* EXERCISE DETAILS:
Begin at the line containing "بورودو زجاجة مياه مغناطيسية بسعة" in the entries below and end at the line containing "る時間のほうが増えてきてしまっています。中長期投資を"; transcribe that range exactly and nothing outside it.

--- MATERIAL FOR THIS TASK ---

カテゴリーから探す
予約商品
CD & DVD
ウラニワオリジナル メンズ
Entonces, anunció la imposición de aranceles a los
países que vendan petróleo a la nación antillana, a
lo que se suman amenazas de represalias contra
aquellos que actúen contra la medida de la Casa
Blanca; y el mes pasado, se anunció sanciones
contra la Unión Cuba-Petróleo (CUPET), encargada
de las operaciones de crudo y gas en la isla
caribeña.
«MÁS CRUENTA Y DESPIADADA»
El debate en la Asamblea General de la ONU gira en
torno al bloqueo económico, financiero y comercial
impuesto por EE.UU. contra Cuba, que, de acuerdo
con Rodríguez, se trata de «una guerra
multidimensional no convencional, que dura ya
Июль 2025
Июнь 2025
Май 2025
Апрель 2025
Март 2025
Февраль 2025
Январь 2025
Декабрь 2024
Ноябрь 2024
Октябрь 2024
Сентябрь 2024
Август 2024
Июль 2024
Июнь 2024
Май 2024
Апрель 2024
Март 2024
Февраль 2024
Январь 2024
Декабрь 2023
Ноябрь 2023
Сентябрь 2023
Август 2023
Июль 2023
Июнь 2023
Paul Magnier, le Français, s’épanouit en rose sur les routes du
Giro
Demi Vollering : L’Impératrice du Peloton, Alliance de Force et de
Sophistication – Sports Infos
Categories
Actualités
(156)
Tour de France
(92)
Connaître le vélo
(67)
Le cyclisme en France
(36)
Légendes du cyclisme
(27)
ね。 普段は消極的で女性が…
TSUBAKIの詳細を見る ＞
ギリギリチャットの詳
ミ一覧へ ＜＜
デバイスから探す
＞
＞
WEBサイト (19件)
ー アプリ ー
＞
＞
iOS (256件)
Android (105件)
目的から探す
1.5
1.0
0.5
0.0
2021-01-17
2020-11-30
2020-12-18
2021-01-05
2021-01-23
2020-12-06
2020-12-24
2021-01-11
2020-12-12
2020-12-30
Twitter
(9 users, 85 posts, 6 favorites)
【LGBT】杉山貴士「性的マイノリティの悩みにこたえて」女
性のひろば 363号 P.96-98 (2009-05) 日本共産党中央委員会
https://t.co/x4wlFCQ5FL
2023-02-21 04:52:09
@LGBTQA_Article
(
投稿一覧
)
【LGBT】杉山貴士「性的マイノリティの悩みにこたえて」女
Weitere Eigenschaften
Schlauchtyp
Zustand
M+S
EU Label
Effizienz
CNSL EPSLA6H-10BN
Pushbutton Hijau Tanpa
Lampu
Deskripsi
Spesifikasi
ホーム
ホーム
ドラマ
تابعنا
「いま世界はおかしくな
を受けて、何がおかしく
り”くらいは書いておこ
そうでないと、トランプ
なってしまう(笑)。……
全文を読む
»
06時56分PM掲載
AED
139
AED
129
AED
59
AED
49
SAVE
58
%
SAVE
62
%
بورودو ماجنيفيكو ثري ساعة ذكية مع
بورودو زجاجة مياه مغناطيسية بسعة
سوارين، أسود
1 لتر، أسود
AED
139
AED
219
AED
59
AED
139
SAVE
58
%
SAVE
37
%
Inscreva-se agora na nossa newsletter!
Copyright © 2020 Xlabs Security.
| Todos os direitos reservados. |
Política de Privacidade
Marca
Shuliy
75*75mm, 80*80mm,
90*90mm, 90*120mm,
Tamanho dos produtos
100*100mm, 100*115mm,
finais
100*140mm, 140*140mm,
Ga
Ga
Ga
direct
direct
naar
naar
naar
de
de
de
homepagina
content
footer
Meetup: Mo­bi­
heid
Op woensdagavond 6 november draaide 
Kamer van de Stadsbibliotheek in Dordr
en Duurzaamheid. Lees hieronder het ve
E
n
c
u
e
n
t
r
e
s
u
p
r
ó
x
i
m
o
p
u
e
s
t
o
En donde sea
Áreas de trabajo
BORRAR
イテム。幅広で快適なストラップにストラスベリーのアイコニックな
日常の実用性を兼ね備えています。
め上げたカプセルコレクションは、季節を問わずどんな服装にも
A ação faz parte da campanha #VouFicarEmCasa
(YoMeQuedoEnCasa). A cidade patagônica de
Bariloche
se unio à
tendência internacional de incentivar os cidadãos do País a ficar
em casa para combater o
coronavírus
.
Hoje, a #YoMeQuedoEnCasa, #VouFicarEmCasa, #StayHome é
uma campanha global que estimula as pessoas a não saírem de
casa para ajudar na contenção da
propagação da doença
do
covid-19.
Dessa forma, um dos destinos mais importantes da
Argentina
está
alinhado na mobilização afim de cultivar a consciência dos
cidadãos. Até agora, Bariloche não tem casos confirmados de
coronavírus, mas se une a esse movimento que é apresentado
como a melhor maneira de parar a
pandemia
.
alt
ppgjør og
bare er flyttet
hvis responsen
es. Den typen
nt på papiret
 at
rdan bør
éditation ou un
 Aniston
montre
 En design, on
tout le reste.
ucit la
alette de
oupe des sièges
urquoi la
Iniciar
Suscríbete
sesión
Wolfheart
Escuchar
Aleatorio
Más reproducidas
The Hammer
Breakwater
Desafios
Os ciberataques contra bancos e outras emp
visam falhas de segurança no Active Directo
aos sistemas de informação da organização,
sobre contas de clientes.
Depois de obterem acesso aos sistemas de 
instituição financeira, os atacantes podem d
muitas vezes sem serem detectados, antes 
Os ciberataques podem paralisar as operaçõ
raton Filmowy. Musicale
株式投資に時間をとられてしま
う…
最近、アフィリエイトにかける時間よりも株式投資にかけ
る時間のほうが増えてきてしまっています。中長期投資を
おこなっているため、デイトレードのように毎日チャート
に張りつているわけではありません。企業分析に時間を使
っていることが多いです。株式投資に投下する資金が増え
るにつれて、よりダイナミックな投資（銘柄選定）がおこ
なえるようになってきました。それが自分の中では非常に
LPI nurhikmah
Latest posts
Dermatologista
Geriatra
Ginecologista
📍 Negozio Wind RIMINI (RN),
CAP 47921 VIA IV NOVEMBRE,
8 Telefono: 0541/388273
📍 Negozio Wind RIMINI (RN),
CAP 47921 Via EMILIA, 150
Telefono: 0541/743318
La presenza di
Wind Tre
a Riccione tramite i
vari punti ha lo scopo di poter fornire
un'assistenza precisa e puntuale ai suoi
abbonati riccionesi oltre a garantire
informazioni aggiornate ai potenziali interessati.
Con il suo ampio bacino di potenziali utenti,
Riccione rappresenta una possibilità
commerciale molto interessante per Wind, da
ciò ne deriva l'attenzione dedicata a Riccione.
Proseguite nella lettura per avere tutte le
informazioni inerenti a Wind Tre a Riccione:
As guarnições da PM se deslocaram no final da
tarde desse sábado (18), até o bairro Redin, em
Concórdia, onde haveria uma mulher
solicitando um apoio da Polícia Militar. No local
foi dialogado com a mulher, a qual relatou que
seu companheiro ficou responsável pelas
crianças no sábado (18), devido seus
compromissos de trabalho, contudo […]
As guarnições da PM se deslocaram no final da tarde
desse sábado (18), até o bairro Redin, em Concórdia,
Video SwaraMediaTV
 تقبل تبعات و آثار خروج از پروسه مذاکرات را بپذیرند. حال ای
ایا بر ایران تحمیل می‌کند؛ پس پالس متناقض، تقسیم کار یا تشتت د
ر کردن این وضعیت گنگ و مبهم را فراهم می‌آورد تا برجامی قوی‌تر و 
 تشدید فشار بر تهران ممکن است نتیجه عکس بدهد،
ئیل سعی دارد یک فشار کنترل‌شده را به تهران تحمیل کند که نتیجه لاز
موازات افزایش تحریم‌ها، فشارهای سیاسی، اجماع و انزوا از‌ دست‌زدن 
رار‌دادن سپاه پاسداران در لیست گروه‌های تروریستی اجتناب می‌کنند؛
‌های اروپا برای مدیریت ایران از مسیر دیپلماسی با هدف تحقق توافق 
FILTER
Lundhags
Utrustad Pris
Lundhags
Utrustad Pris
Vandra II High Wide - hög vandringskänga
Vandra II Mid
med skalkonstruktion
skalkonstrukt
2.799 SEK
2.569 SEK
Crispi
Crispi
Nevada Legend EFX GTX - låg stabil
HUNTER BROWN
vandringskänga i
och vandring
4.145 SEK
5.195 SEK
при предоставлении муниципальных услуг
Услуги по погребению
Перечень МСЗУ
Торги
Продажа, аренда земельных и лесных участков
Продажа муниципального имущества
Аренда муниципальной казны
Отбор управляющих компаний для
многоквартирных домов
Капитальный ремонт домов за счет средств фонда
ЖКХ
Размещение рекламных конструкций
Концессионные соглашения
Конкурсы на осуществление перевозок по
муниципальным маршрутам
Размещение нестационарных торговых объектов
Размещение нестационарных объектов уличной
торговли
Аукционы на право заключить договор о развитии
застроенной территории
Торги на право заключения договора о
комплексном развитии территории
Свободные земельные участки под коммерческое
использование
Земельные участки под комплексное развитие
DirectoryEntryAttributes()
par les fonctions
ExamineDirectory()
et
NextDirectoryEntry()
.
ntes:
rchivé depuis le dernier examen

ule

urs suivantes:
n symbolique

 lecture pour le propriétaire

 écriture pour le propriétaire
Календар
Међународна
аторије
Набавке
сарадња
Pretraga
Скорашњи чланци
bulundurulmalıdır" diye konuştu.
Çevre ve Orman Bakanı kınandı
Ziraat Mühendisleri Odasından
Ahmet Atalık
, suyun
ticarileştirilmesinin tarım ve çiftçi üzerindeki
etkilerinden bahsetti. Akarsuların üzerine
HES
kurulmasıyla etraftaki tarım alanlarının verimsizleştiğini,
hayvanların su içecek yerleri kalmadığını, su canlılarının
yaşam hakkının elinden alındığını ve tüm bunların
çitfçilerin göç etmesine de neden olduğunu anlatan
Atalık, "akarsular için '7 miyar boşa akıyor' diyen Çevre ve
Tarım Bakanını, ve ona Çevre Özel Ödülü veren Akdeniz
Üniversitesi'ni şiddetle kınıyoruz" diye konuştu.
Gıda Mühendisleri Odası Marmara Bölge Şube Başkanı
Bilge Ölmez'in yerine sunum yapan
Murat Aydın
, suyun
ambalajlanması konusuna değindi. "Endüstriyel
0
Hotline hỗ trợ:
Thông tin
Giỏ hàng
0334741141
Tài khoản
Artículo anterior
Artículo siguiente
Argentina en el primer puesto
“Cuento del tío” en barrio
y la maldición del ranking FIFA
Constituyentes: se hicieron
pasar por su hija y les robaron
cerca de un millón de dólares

---

* REPLY:
بورودو زجاجة مياه مغناطيسية بسعة
سوارين، أسود
1 لتر، أسود
AED
139
AED
219
AED
59
AED
139
SAVE
58
%
SAVE
37
%
Inscreva-se agora na nossa newsletter!
Copyright © 2020 Xlabs Security.
| Todos os direitos reservados. |
Política de Privacidade
Marca
Shuliy
75*75mm, 80*80mm,
90*90mm, 90*120mm,
Tamanho dos produtos
100*100mm, 100*115mm,
finais
100*140mm, 140*140mm,
Ga
Ga
Ga
direct
direct
naar
naar
naar
de
de
de
homepagina
content
footer
Meetup: Mo­bi­
heid
Op woensdagavond 6 november draaide 
Kamer van de Stadsbibliotheek in Dordr
en Duurzaamheid. Lees hieronder het ve
E
n
c
u
e
n
t
r
e
s
u
p
r
ó
x
i
m
o
p
u
e
s
t
o
En donde sea
Áreas de trabajo
BORRAR
イテム。幅広で快適なストラップにストラスベリーのアイコニックな
日常の実用性を兼ね備えています。
め上げたカプセルコレクションは、季節を問わずどんな服装にも
A ação faz parte da campanha #VouFicarEmCasa
(YoMeQuedoEnCasa). A cidade patagônica de
Bariloche
se unio à
tendência internacional de incentivar os cidadãos do País a ficar
em casa para combater o
coronavírus
.
Hoje, a #YoMeQuedoEnCasa, #VouFicarEmCasa, #StayHome é
uma campanha global que estimula as pessoas a não saírem de
casa para ajudar na contenção da
propagação da doença
do
covid-19.
Dessa forma, um dos destinos mais importantes da
Argentina
está
alinhado na mobilização afim de cultivar a consciência dos
cidadãos. Até agora, Bariloche não tem casos confirmados de
coronavírus, mas se une a esse movimento que é apresentado
como a melhor maneira de parar a
pandemia
.
alt
ppgjør og
bare er flyttet
hvis responsen
es. Den typen
nt på papiret
 at
rdan bør
éditation ou un
 Aniston
montre
 En design, on
tout le reste.
ucit la
alette de
oupe des sièges
urquoi la
Iniciar
Suscríbete
sesión
Wolfheart
Escuchar
Aleatorio
Más reproducidas
The Hammer
Breakwater
Desafios
Os ciberataques contra bancos e outras emp
visam falhas de segurança no Active Directo
aos sistemas de informação da organização,
sobre contas de clientes.
Depois de obterem acesso aos sistemas de 
instituição financeira, os atacantes podem d
muitas vezes sem serem detectados, antes 
Os ciberataques podem paralisar as operaçõ
raton Filmowy. Musicale
株式投資に時間をとられてしま
う…
最近、アフィリエイトにかける時間よりも株式投資にかけ
る時間のほうが増えてきてしまっています。中長期投資を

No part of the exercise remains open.